While I was unplugged, I read Tennyson’s Idylls of the King, mostly aloud to my dog, Mojo. He enjoyed the readings and would get very cozy and doze off to sleep after about twenty minutes of reading. I have an edition from the early 1900s and the pages flake sometimes, but I toted the little hardback around the house and allowed it to rest in my jacket pocket, where it fit so neatly and carried the appropriate heft for such a literary work. I could feel it there, the strength of those ideas and words. I love the way that Tennyson lingers on a description, crafting it out the long way. I found myself longing for the space, the way of wading into words and stories of old without the rush of time, the interruptions of technological life, and the self-consciousness of minimalism dragging the story down and making it less than it is…less reading enjoyment, less wandering in the world of a tale, less words.
I’ve also dwelt more on the words I write–in correspondence to others, in blog posts, and in my novel writing. I’ve allowed myself the words I want to use without making it less for the sake of other people.
The idea that I should shorten my statements and lessen my self-expressions is something I began when I first got a phone that would send text messages, and I was a late adopter so that was about 2011. Prior to that, I was quite old-fashioned (and still am) in my style of lengthy correspondence (and I prefer handwritten letters). After getting a smart phone, I very quickly learned that the majority of people I knew expected a text that involved as few words as possible.
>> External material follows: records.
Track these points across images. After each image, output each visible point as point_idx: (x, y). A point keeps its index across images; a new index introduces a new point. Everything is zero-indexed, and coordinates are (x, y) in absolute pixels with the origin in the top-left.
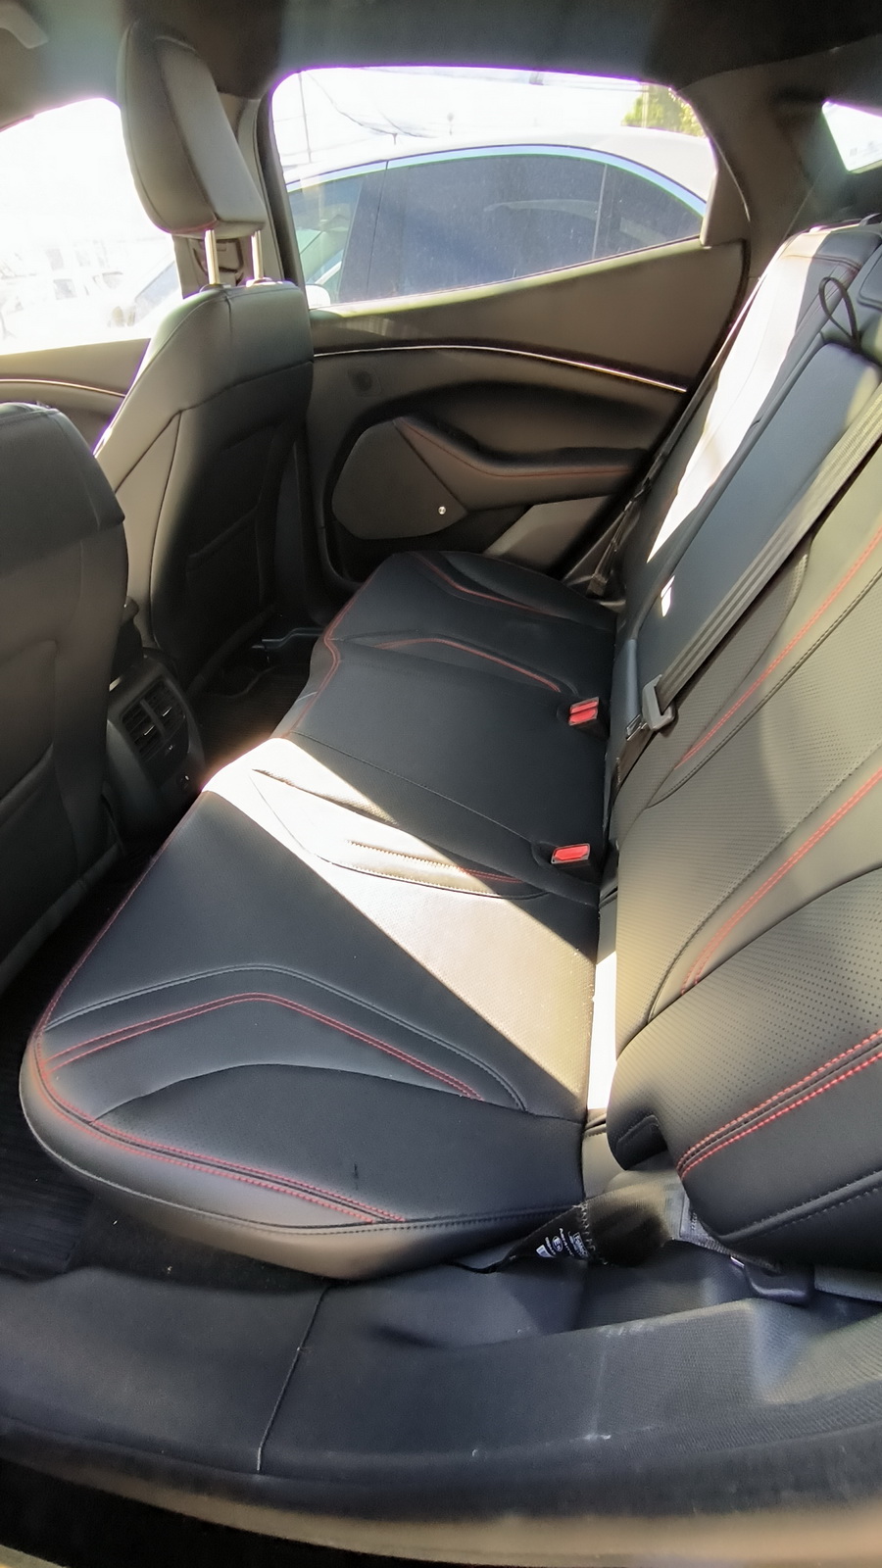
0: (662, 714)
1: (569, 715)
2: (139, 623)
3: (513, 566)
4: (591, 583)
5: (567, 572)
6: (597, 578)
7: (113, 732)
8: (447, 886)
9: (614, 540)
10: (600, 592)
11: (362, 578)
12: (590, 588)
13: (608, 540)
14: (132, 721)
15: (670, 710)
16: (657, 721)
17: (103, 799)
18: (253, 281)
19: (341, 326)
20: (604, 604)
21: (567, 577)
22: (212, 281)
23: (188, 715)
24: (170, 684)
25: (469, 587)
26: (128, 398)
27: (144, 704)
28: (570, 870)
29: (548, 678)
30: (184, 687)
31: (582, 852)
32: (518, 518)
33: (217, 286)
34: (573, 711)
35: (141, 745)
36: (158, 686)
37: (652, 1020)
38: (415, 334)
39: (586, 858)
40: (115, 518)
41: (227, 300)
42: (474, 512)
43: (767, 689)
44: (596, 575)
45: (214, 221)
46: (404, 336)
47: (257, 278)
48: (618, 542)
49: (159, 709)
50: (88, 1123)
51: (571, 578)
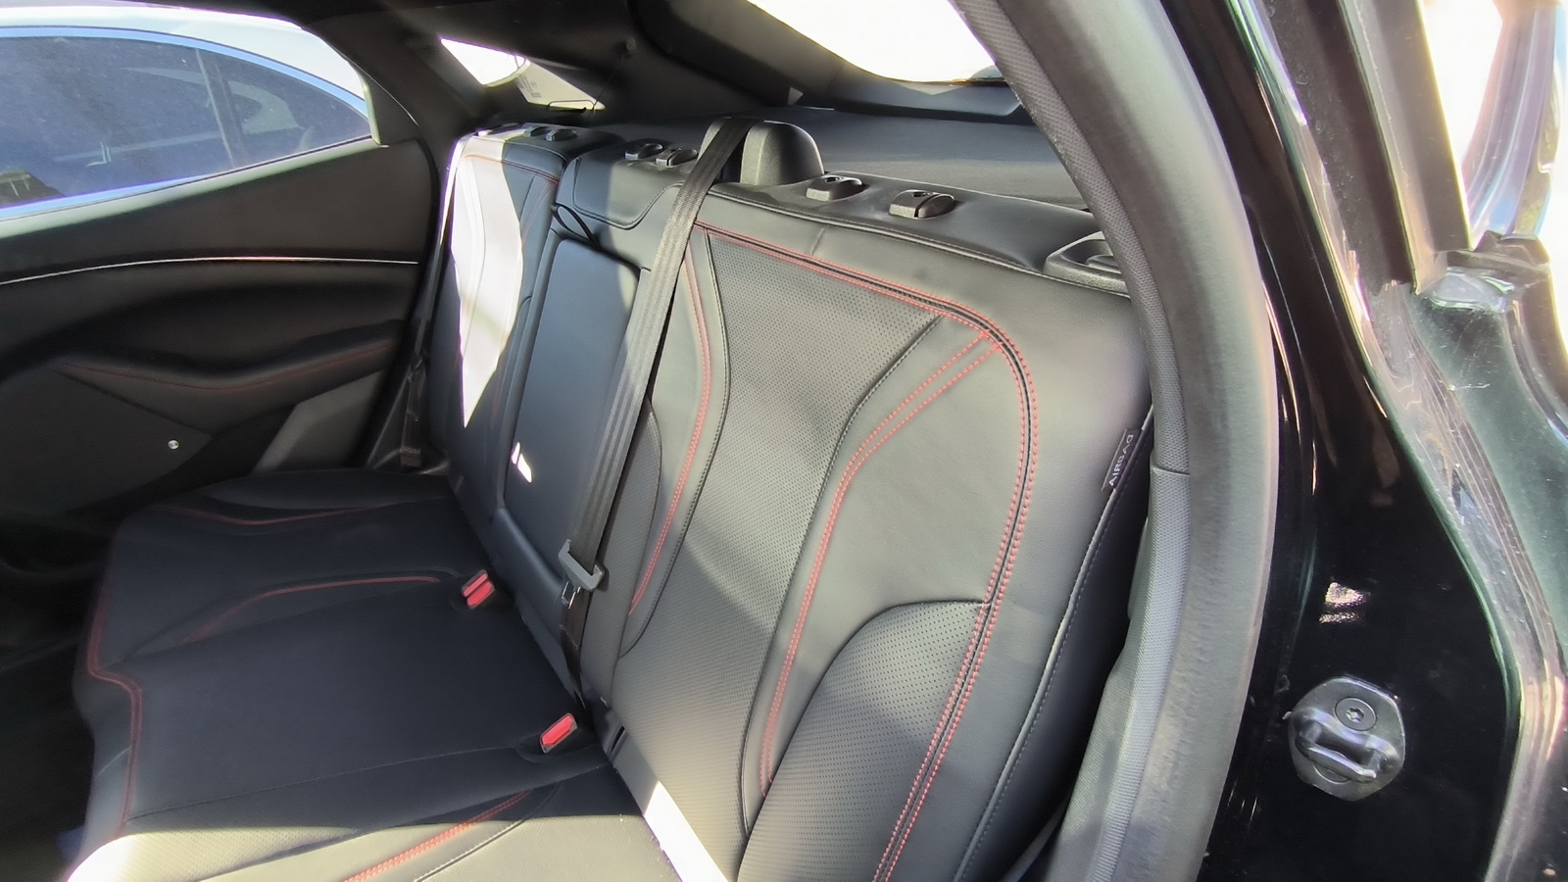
0: (591, 573)
1: (465, 599)
3: (300, 472)
4: (403, 457)
5: (368, 455)
6: (405, 451)
9: (408, 411)
10: (416, 463)
12: (404, 462)
13: (402, 413)
15: (596, 568)
16: (591, 581)
20: (424, 472)
21: (367, 462)
28: (568, 748)
29: (419, 573)
31: (567, 723)
32: (282, 423)
34: (466, 594)
37: (751, 833)
39: (575, 727)
42: (220, 434)
44: (404, 447)
48: (414, 412)
51: (377, 458)
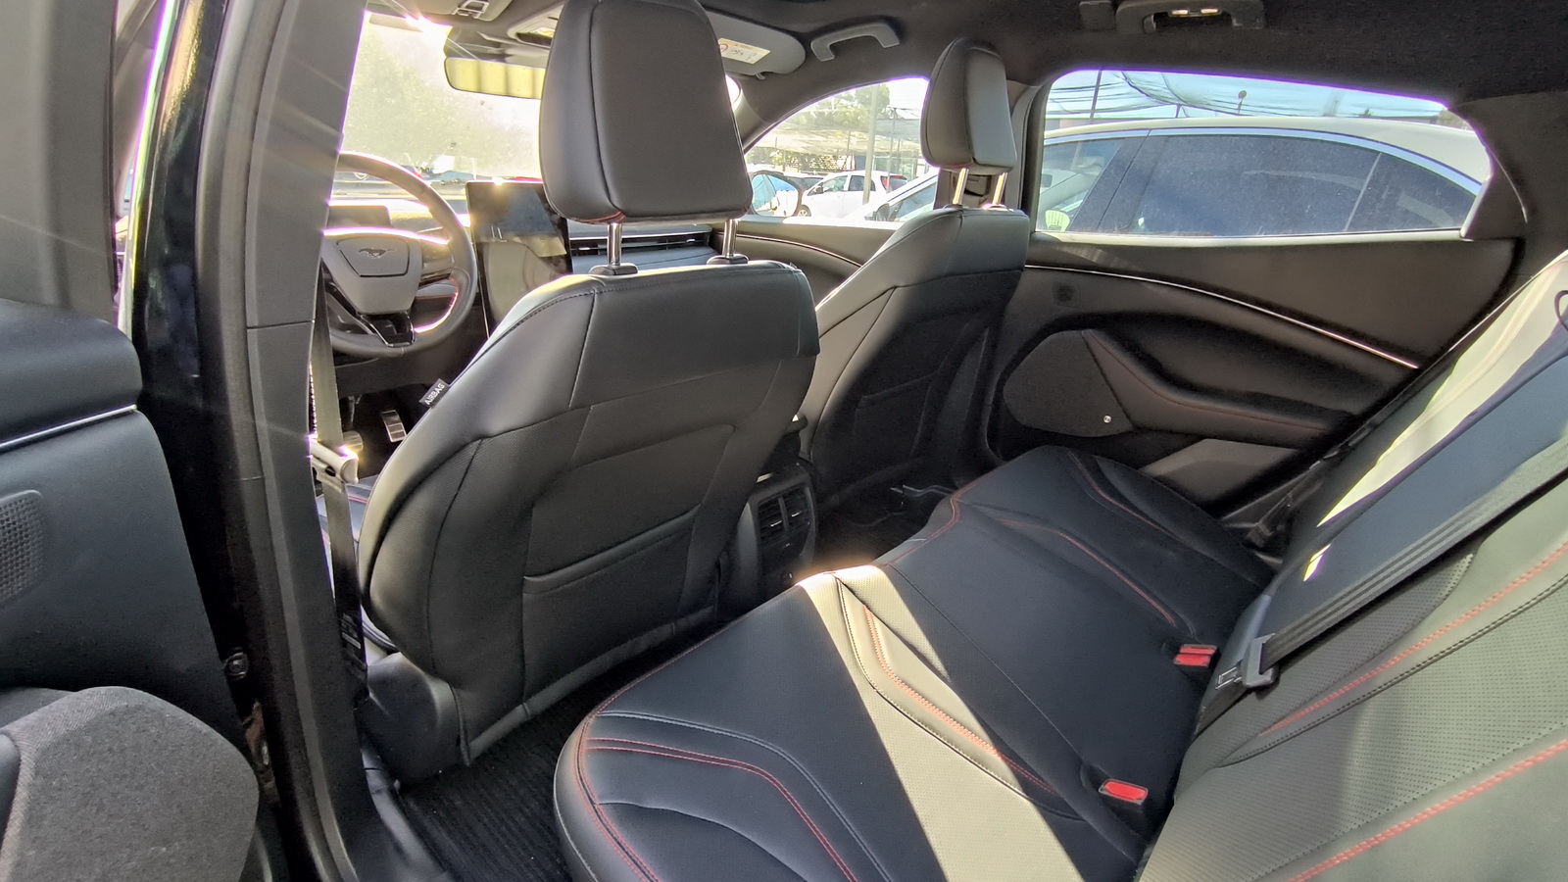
0: (1261, 673)
1: (1176, 652)
2: (804, 437)
3: (1167, 491)
4: (1253, 531)
5: (1227, 514)
6: (1258, 529)
7: (748, 515)
8: (977, 761)
9: (1290, 495)
10: (1259, 542)
11: (1009, 456)
12: (1249, 535)
13: (1283, 494)
14: (766, 512)
15: (1270, 672)
16: (1253, 678)
17: (718, 565)
18: (989, 205)
19: (1058, 248)
20: (1261, 556)
21: (1225, 518)
22: (955, 201)
23: (812, 524)
24: (808, 492)
25: (1112, 496)
26: (863, 268)
27: (781, 502)
28: (1118, 810)
29: (1166, 607)
30: (820, 499)
31: (1137, 795)
32: (1185, 447)
33: (957, 205)
34: (1182, 651)
35: (765, 532)
36: (797, 491)
38: (1124, 265)
39: (1139, 802)
40: (813, 350)
41: (961, 217)
42: (1139, 430)
43: (1380, 681)
44: (1260, 525)
45: (970, 161)
46: (1112, 265)
47: (994, 204)
48: (1295, 497)
49: (790, 510)
50: (592, 803)
51: (1231, 520)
In fact, I wasn’t treated very well when I sent a text message that contained sentences. Some of my friends were downright rude, and justified their rude behavior based on popular culture. It was more okay to be rude via minimal text message than to communicate in complete sentences, even if they were short sentences. Being rude was cool; thoughtful communication was not cool. Finally, I experience changes to the above scenario, and many of my friends now communicate more akin to my own style of communication (and, I’m grateful for that).
All of this has reaffirmed my commitment to print books and handwritten letters. I’ve returned to my in-progress novels with renewed determination to finish them and to give them the full breadth that they deserve as stories, to use my breath as words penned down to the page, a motion of creation that has moved through my body and been born onto the page. As I breathe and read the words, write the words, speak the stories, they have lived inside of me. Yes, our stories do live any way, but there is no surer way of saving them for someone almost one hundred years later, and another hundred years later, and another hundred years later, than to tell the whole story out onto the page while loving the words and the process of creating with them.
Unplugging more has also reaffirmed my love of the spoken word and reading aloud. When I read stories and listen to the sound of the story, a new depth is present. There’s so much to discover in listening.